THE BLOG

Don't Believe What You Hear About Students and Zero-Hours Contracts

05/05/2015 14:12 BST | Updated 04/05/2016 10:12 BST

When Jeremy Paxman pressed a very hesitant David Cameron to admit that he wouldn't be able to live on a zero-hours contract, the Prime Minister managed to turn his faltering babble into an enthusiastic promotion for how such contracts can work for students looking for part time work.

Zero-hours contracts are in many ways the lifeblood of casual student employment, allowing students the flexibility to fit their hours around busy academic schedules and for their employer to offer as many or few hours as they choose, dependent on the needs of the company, with no obligation from the student to accept the hours offered.

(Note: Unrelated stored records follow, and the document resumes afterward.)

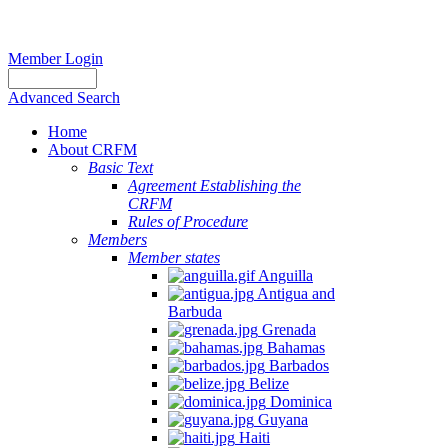
Member Login
Advanced Search
Home
About CRFM
Basic Text
Agreement Establishing the
CRFM
Rules of Procedure
Members
Member states
Anguilla
Antigua and
Barbuda
Grenada
Bahamas
Barbados
Belize
Dominica
Guyana
Haiti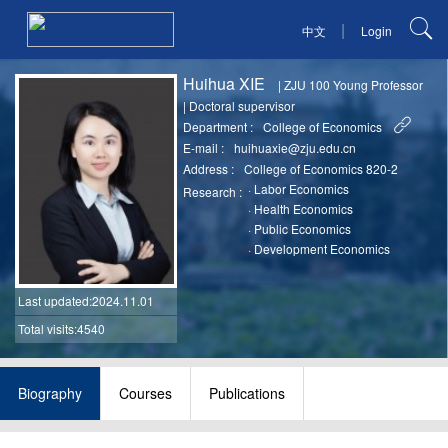
|
中文
Login
Huihua XIE
|
ZJU 100 Young Professor
|
Doctoral supervisor
Department :
College of Economics
E-mail :
huihuaxie@zju.edu.cn
Address :
College of Economics 820-2
·
Labor Economics
Research :
·
Health Economics
·
Public Economics
·
Development Economics
Last updated
:2024.11.01
Total visits:4540
Biography
Courses
Publications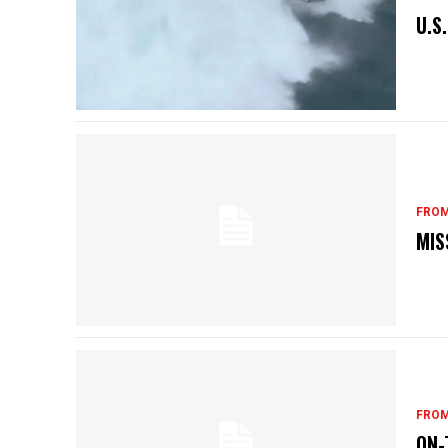
U.S
FROM
MIS
FROM
ON-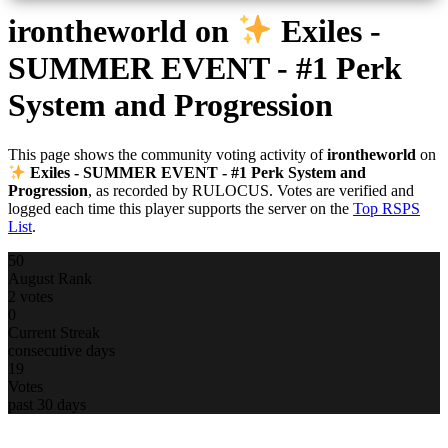
irontheworld
on
Exiles -
SUMMER EVENT - #1 Perk
System and Progression
This page shows the community voting activity of
irontheworld
on
Exiles - SUMMER EVENT - #1 Perk System and
Progression
, as recorded by RULOCUS. Votes are verified and
logged each time this player supports the server on the
Top RSPS
List
.
50
August Rank
2 votes
0
Current Streak
consecutive days
19
Votes
past 30 days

Including students it is estimated that around 700,000 people in the UK are working under these contracts, but not all are happy. Anger surrounding exploitative zero-hours contracts has been increasingly palpable in the run up to the general election, with the depressing stories of the realities of working under these contracts making the headlines. Many of those working under such contracts have their daily activity coldly dictated by an impersonal text message early in the morning to tell them whether or not hours are available that day, and studies suggest that these kinds of working conditions have negative effects on employee wellbeing. 

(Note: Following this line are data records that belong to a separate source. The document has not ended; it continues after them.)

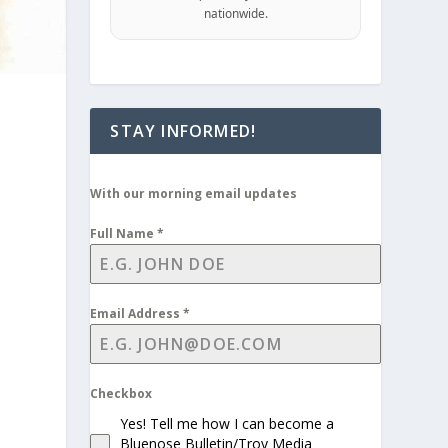
nationwide.
STAY INFORMED!
With our morning email updates
Full Name
*
Email Address
*
Checkbox
Yes! Tell me how I can become a
Bluenose Bulletin/Troy Media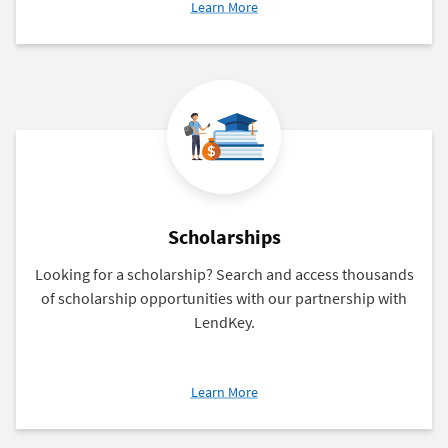
about
Learn More
Federal
Financial
Aid
Scholarships
Looking for a scholarship? Search and access thousands
of scholarship opportunities with our partnership with
LendKey.
about
Learn More
Scholarships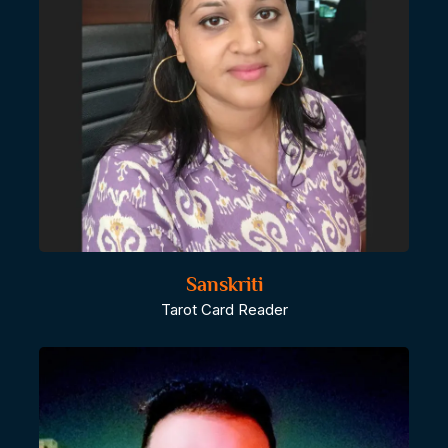
Sanskriti
Tarot Card Reader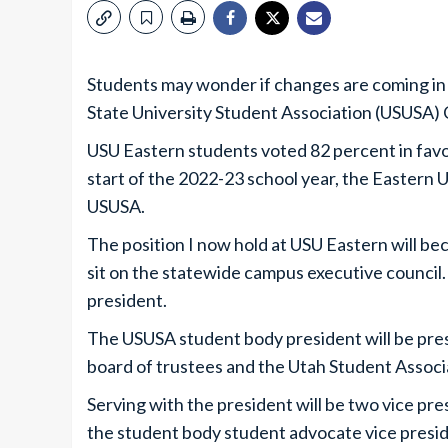
Students may wonder if changes are coming in
State University Student Association (USUSA) 
USU Eastern students voted 82 percent in favo
start of the 2022-23 school year, the Eastern 
USUSA.
The position I now hold at USU Eastern will be
sit on the statewide campus executive council.
president.
The USUSA student body president will be presi
board of trustees and the Utah Student Associ
Serving with the president will be two vice pr
the student body student advocate vice presid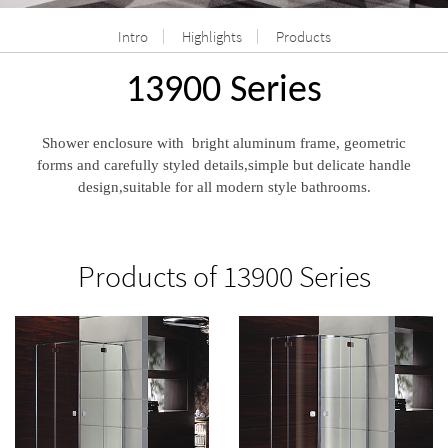
Intro
Highlights
Products
13900 Series
Shower enclosure with bright aluminum frame, geometric
forms and carefully styled details,simple but delicate handle
design,suitable for all modern style bathrooms.
Products of 13900 Series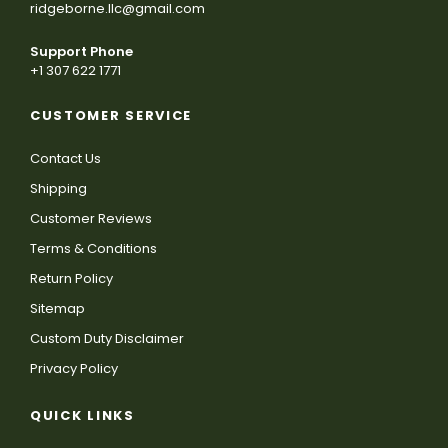
ridgeborne.llc@gmail.com
Support Phone
+1 307 622 1771
CUSTOMER SERVICE
Contact Us
Shipping
Customer Reviews
Terms & Conditions
Return Policy
Sitemap
Custom Duty Disclaimer
Privacy Policy
QUICK LINKS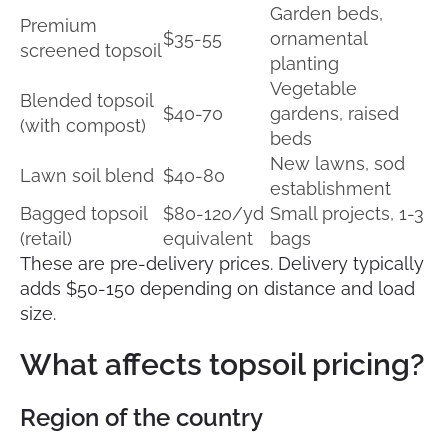
Garden beds,
Premium
$35-55
ornamental
screened topsoil
planting
Vegetable
Blended topsoil
$40-70
gardens, raised
(with compost)
beds
New lawns, sod
Lawn soil blend
$40-80
establishment
Bagged topsoil
$80-120/yd
Small projects, 1-3
(retail)
equivalent
bags
These are pre-delivery prices. Delivery typically
adds $50-150 depending on distance and load
size.
What affects topsoil pricing?
Region of the country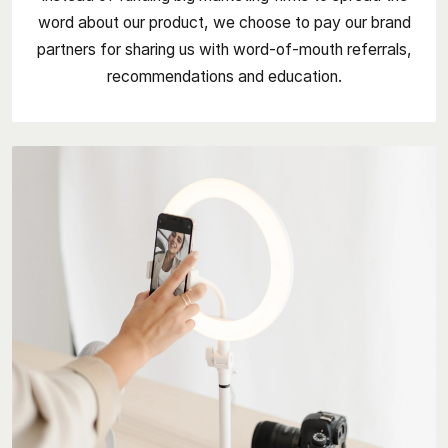
word about our product, we choose to pay our brand
partners for sharing us with word-of-mouth referrals,
recommendations and education.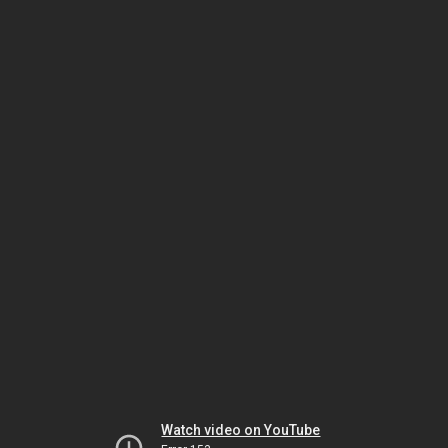
Watch video on YouTube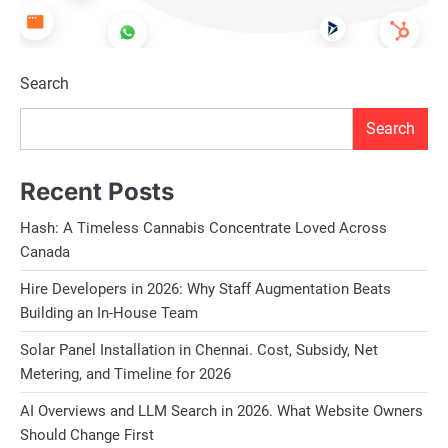
Search
Search
Recent Posts
Hash: A Timeless Cannabis Concentrate Loved Across
Canada
Hire Developers in 2026: Why Staff Augmentation Beats
Building an In-House Team
Solar Panel Installation in Chennai. Cost, Subsidy, Net
Metering, and Timeline for 2026
AI Overviews and LLM Search in 2026. What Website Owners
Should Change First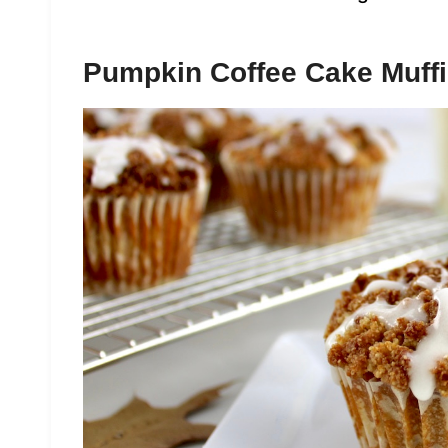
Pumpkin Coffee Cake Muff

The sad truth is that students are as vulnerable as any other group to being exploited by zero-hours contracts.

I met one student who had her only source of income cut off with no warning or explanation after working regular hours for seven months on a zero-hours contract. She told me she didn't know what she would have done if she didn't have the financial support of her parents after losing the earnings she depended on and was frustrated at not having the right to appeal against her sudden loss of work. 

Of course the flexibility that many zero-hours contracts offer students can be incredibly beneficial, but the idea that they are the ideal model for casual employment is a myth. That a student, dependent on their part time job to fund their living costs at university, could have their hours cut dramatically or completely without notice is unfair and cruel. 

Politicians must acknowledge that the flexibility zero-hours contracts offer groups like students cannot stand as an excuse for their ongoing exploitative existence. It can only be hoped that the current furore surrounding zero-hours contracts will continue after the 7th of May until something is done to ensure greater stability and security for those who work under them.